PROBLEMS TO SOLVE:
1. In the transcript about Google's partnership with Grafana, what does Google run for its internal usage?
2. Reproduce the part of the Google and Grafana transcript that runs from "We have now" up to and including "say, enriched platform.".
3. Write what follows the last sentence of the Google and Grafana transcript.

== SOURCE TEXT

We have now a lot of industry standard in which Grafana, for example, is leading one of these kind, the industry standard. And it can be beneficial for Google to make sure that we are aligning with the industry standard for multiple reasons. First of all, we can unify the flow, ensure that the experience from Google is taken into an account. The experience from Grafana for example, is taken into an account and create a new, let's say, enriched platform.

(09:43):

It allows teams to cooperate easily because people are coming from the same technology stack will be easier to share experience, template, collaboration, and it's easier to onboard people if they're already familiar with the technology stack. In which way we are doing this? So, right now, we have a partnership. There's a partnership between Google and Grafana and we are running Grafana Enterprise for our internal usage with broader use cases and largest use base. The reason why Grafana was well-positioned for Google was the architecture is modular and this is an excellent entry point. They have a lot of visualization capability that can be very useful for Google and Google can shift the focus on developing the UI, for example, towards things that are more unique for Google and make sure that we are using industry standard and share this broader with the community, and we focus on integrated solution and services.

====
== DATA EXCERPTS

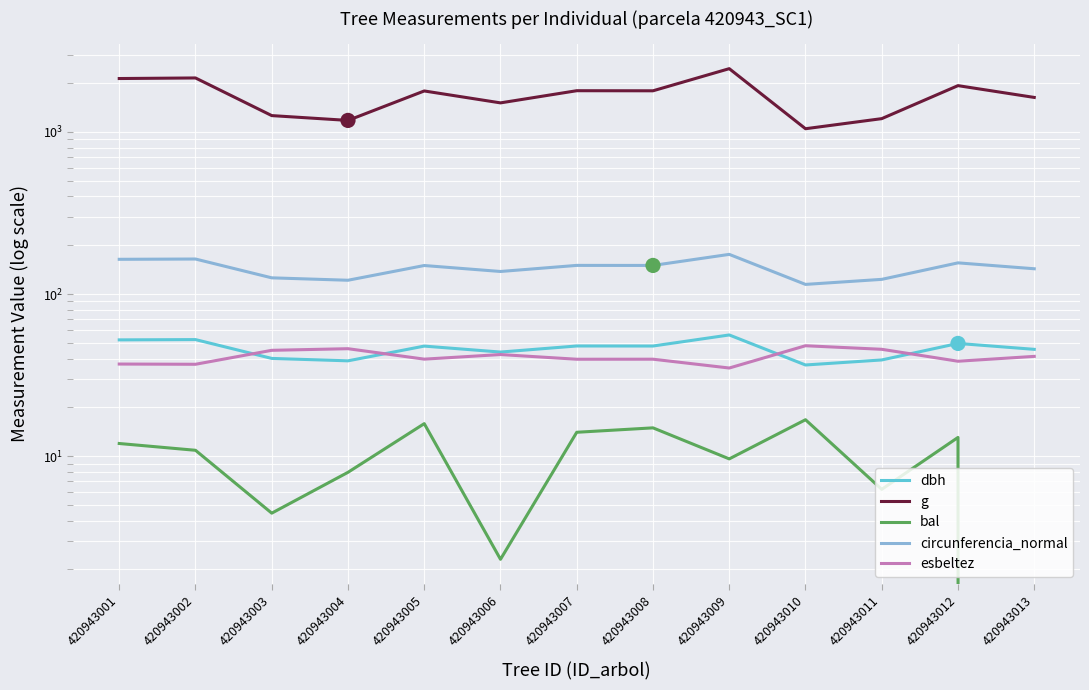

What are all the series names shown in the legend?

dbh, g, bal, circunferencia_normal, esbeltez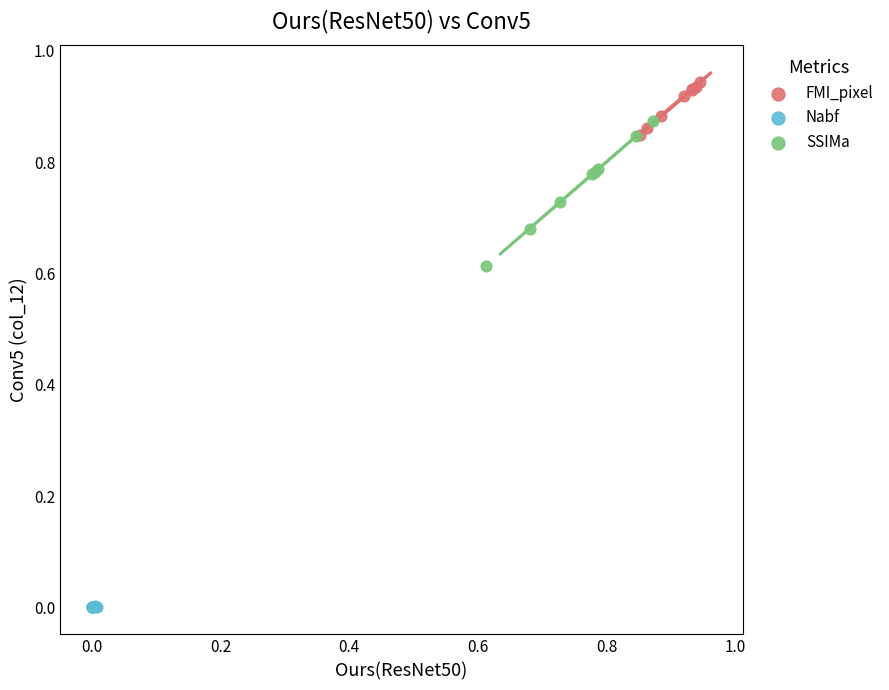

Which series reaches the minimum Y coordinate?

Nabf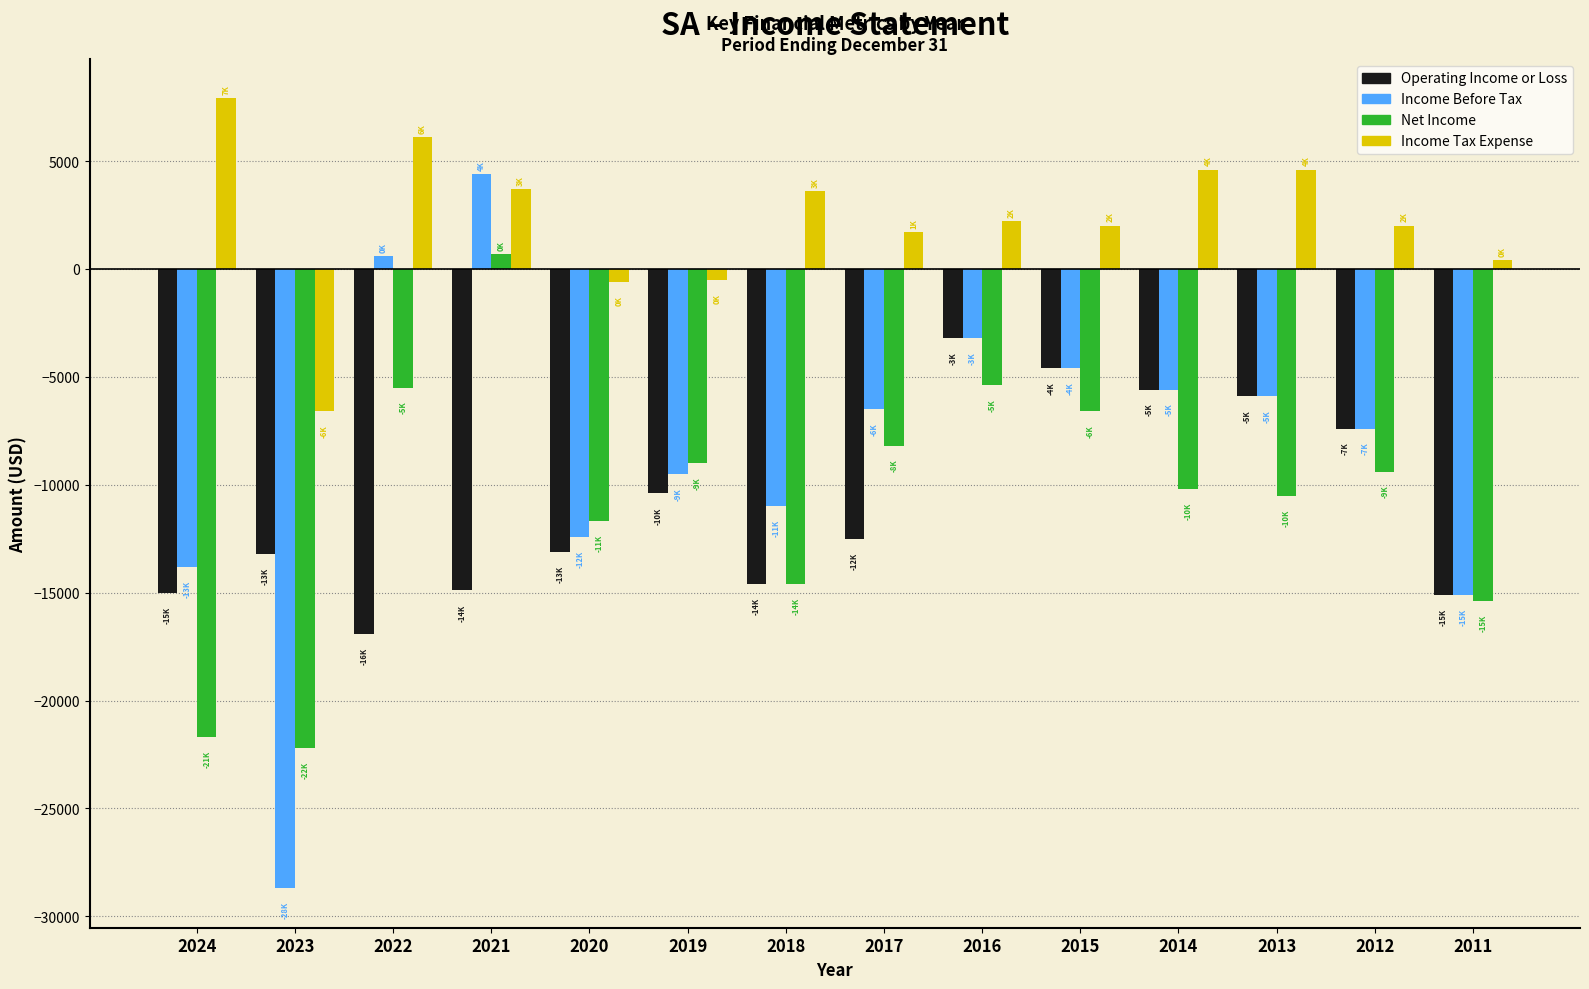

How many bars are there in each group?

4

====

ANSWERS BELOW:
1. Grafana Enterprise.

2.
We have now a lot of industry standard in which Grafana, for example, is leading one of these kind, the industry standard. And it can be beneficial for Google to make sure that we are aligning with the industry standard for multiple reasons. First of all, we can unify the flow, ensure that the experience from Google is taken into an account. The experience from Grafana for example, is taken into an account and create a new, let's say, enriched platform.

3.
(10:46):

Right now, we are using this internally. We are collecting feedback from users, many feedback to ensure that all the feedback is captured and we can deploy together in sync with Grafana in even a better version of the system in order to ensure that all the experience coming from Google is shared across the community.

(11:09):

Before handing over to Carl for specific detail in what we're doing right now together, let me tell you something that I personally believe that is the proof why the system is needed. So, in this chart you can see the growth of the number of system monitoring with the traditional dashboarding system and with the planet-scale system at Google. Without this system, would not be possible to monitor the number of system tracked here. You see the growth is more than linear. It goes towards to be exponential and would not be any way to monitoring this without a system like that. And with this, I think I will hand over to Carl.

Carl Bergquist (11:57):

Thank you. So, what I want to cover now is how we implemented the idea of scopes from Google into Grafana. So, set the scene a little bit. Let's imagine you're Google. You have one dashboarding solution, you have 50,000 engineers, hundred thousands of services and that number is just increasing as Katia just mentioned, very rapidly. And you have an ocean of metrics. You have all of these shared infrastructures and different layers of software, hardware, and other internal sources. So, wouldn't it be good if there was one dashboard for each layer or at least one dashboard built by experts? And wouldn't it be really good if when you look at that dashboard, you only saw the telemetry data for your service? And that is kind of what scopes enables with just one click. So, take it to Grafana and Prometheus terms. A scope is a named set of filters.

(12:54):

It could be any set of filters in Prometheus, but for the sake of this presentation, it's usually easier to think about it as namespaces. The user journey when using scopes doesn't start with a dashboards. It start with with you, as a user, selecting the scope. You might not know what metrics you want to look at, but you do know what system or namespace or scope you want to care about.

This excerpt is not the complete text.